Growth has long been recognized as a measure of the health of individuals. It is what is called multifactorial because it is an indication that nutrition, health, genetic potential and hormonal balance regulate growth and is thus responsible for whether or not an individual grows at a normal rate. Although there is no proven way to predict a person's adult weight, a major growth spurt does occur at the time of puberty which is usually between 11 and 14 years in boys, and then slows down signifcantly after about age 14, with an average increase of only 1 inch before ultimately stopping by about 20 years in most cases. A few of these boys may grow taller even into their early 20s from having well-balanced lifestyles, such as eating healthy and getting sufficient sleep and at least 1 hour of exercise daily.
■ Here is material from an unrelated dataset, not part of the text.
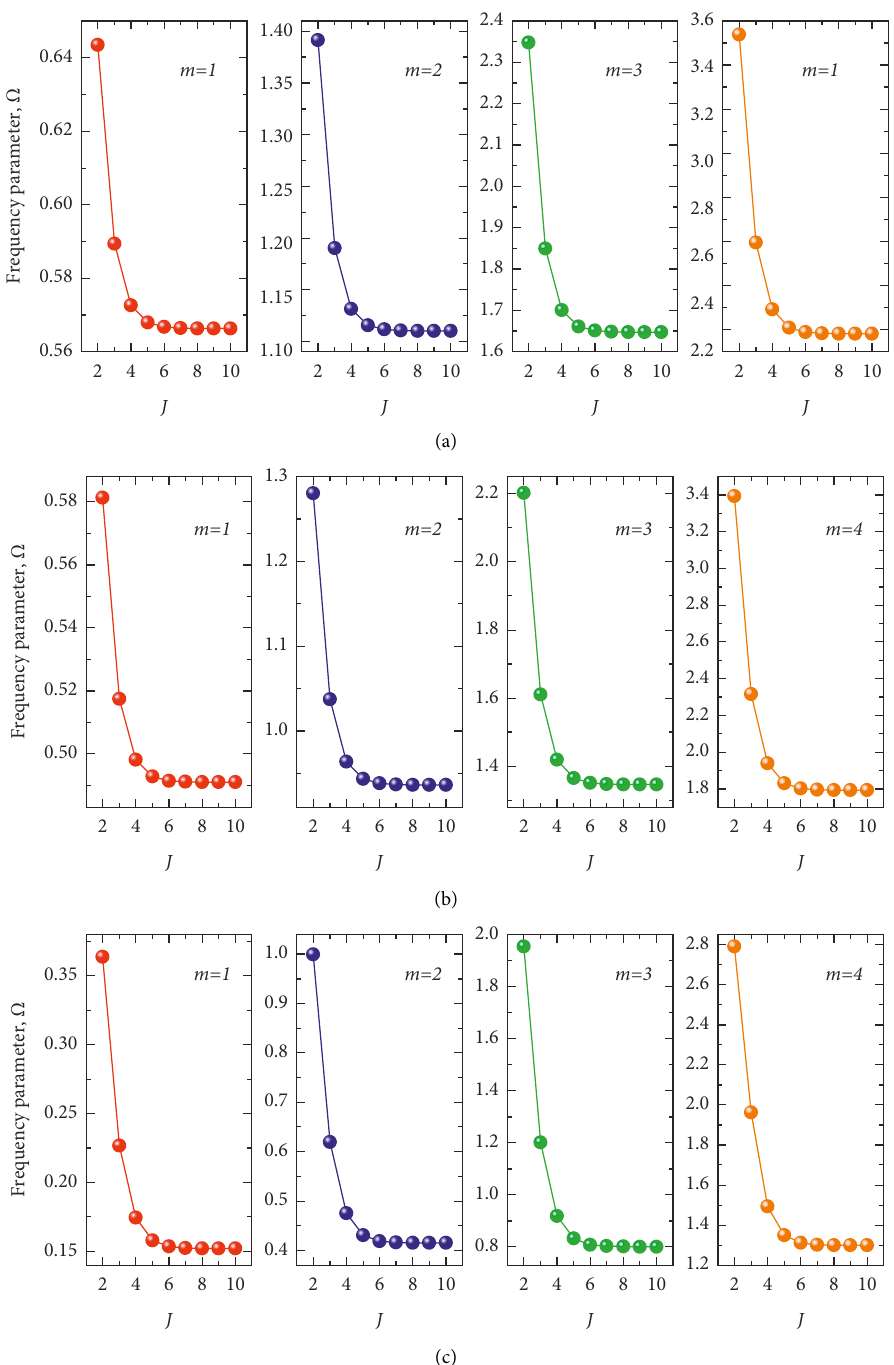
Figure 4: Convergence of frequency parameters Ω for the laminated composite structures with variable thickness and C–C boundary condition according to maximal level of resolution J ( n � 2), (a) conical shell, (b) cylindrical shell, and (c) annular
Since you have concerns about your growth, I would suggest a consultation with a primary care physician
. Taking into account your genetic background, your doctor
will check your height, weight, and overall physical maturation to determine whether your height is normal, is delayed in progress, or is the result of a medical condition that prevents growth. If it is determined that your height is much lower than expected for your age or developmental stage or has a health condition stunting your growth, an endocrinologist
may be referred to you. If a lack of growth hormone is recognized before the bones stop growing, there are available growth hormone supplements that can be prescribed to you. However, these growth hormones can cause major hormonal imbalance in the body and carry serious health risks. Please make sure to discuss these with your doctor.